Finally, there is a didactic problem related to teaching methods, whether to stimulate a direct approach in students or a “studious” one. I don’t think these two are necessarily contradictory, but what are your feeling about it?
Steven Holl: I still teach in Columbia University; I treat my studio as a kind of experimental laboratory because I think the students will get enough practical experience when they go out in the world.
We’re doing a studio called the “Architectonics of Music”: we make something immaterial like a cube of space that implies and is made according to a particular piece of music, like a piece by Ligeti, Morton Feldman or John Cage. The students have to do a kind of master planning exercise and then design a small building, a school of music with studios, and find the way to connect to their original inspiration according to a piece of music. So really the whole studio is a kind of experimental laboratory, and some very odd things come out of it.
It’s a nice exercise because they’re not relying on the computer, which allows you to draw these big shapes being totally oblivious of context or human scale. I ask them to start to construct physical models; then they can go on using any digital technique they want. I’m excited because there’s some real original work coming out of my studio.
Cino Zucchi: A funny coincidence came to my mind while you were talking: you had an early Italian artistic education and then went back to the States, while I did the reverse.

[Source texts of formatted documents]
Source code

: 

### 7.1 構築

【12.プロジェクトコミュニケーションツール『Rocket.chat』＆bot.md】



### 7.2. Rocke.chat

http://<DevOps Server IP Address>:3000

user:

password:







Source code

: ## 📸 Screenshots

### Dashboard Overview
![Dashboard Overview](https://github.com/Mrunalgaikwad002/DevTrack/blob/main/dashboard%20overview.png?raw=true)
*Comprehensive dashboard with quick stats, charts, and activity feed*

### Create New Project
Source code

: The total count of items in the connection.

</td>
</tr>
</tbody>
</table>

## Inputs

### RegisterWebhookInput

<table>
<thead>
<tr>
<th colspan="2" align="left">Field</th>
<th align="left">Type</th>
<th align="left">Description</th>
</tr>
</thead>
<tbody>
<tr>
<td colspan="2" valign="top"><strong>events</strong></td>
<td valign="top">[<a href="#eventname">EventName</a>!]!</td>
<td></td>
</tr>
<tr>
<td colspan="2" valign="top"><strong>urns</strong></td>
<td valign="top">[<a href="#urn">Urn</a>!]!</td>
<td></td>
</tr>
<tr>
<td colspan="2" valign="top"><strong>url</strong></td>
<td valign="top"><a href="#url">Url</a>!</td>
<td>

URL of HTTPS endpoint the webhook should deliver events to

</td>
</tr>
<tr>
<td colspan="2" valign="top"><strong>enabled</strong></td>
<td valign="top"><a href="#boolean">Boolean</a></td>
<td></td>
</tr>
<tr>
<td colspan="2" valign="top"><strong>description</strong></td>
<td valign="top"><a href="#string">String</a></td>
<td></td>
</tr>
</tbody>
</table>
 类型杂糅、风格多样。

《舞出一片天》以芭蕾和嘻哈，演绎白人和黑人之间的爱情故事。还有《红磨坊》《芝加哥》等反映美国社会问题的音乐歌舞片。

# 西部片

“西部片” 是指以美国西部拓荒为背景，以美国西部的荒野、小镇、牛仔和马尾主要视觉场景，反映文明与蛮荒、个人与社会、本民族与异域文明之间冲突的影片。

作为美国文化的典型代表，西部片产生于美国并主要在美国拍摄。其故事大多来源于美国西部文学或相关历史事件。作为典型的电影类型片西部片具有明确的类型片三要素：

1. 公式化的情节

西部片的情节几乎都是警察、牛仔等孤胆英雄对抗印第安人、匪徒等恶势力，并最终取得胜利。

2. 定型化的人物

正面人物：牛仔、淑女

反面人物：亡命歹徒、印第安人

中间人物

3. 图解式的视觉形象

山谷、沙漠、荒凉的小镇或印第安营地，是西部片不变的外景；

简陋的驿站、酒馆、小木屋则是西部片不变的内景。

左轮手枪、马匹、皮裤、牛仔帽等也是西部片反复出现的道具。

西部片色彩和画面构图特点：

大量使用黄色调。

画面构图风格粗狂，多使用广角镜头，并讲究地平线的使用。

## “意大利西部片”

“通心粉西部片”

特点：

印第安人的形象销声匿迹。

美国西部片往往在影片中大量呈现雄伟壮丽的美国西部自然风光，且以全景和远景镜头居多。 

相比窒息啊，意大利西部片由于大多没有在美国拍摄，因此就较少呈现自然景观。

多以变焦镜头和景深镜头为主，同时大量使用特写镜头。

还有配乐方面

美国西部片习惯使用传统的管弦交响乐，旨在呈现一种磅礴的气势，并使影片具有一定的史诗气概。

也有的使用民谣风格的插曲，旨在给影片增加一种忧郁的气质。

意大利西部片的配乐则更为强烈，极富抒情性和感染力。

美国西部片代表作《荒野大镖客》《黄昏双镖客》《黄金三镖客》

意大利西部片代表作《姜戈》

_Instruction 1_: According to the interview excerpt, at which university does Steven Holl still teach?
_Instruction 2_: List every composer named in the interview excerpt.
_Instruction 3_: From the interview excerpt, retype everything from "We’re doing a" down to "of my studio.".

_Response box 1_: Columbia University

_Response box 2_: Ligeti, Morton Feldman, John Cage

_Response box 3_:
We’re doing a studio called the “Architectonics of Music”: we make something immaterial like a cube of space that implies and is made according to a particular piece of music, like a piece by Ligeti, Morton Feldman or John Cage. The students have to do a kind of master planning exercise and then design a small building, a school of music with studios, and find the way to connect to their original inspiration according to a piece of music. So really the whole studio is a kind of experimental laboratory, and some very odd things come out of it.
It’s a nice exercise because they’re not relying on the computer, which allows you to draw these big shapes being totally oblivious of context or human scale. I ask them to start to construct physical models; then they can go on using any digital technique they want. I’m excited because there’s some real original work coming out of my studio.